== Material provided ==
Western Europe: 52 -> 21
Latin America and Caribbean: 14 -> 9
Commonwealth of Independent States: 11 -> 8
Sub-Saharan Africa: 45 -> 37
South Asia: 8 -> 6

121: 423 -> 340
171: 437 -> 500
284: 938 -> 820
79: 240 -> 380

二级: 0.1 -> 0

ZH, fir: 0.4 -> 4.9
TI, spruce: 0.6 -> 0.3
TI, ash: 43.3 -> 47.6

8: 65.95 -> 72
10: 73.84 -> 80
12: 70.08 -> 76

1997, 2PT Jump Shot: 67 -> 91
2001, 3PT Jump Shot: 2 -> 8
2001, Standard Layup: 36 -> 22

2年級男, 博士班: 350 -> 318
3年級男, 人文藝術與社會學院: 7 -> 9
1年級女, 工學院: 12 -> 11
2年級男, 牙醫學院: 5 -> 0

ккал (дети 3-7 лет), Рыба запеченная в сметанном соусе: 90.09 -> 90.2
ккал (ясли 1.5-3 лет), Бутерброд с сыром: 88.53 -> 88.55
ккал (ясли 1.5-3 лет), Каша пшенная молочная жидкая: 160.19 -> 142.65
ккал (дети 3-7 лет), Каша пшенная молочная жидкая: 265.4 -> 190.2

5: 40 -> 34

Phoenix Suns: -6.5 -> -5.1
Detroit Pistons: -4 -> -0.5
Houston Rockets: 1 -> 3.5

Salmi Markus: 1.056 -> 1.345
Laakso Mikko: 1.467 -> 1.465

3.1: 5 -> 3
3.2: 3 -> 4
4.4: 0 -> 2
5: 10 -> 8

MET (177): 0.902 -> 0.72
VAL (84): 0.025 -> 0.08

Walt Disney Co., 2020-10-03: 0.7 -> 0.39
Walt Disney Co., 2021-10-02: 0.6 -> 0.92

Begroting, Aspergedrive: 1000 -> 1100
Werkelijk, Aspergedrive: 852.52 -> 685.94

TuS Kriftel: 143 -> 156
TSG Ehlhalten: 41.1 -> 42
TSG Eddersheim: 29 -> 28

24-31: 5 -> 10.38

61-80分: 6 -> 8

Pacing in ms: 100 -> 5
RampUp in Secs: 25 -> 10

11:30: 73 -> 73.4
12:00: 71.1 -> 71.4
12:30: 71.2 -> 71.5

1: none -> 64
===
§ What you are asked to do
Write down exactly the line with "24-31: 5 -> 10.38", then each line after it through the end of the data.

§ Solution
24-31: 5 -> 10.38

61-80分: 6 -> 8

Pacing in ms: 100 -> 5
RampUp in Secs: 25 -> 10

11:30: 73 -> 73.4
12:00: 71.1 -> 71.4
12:30: 71.2 -> 71.5

1: none -> 64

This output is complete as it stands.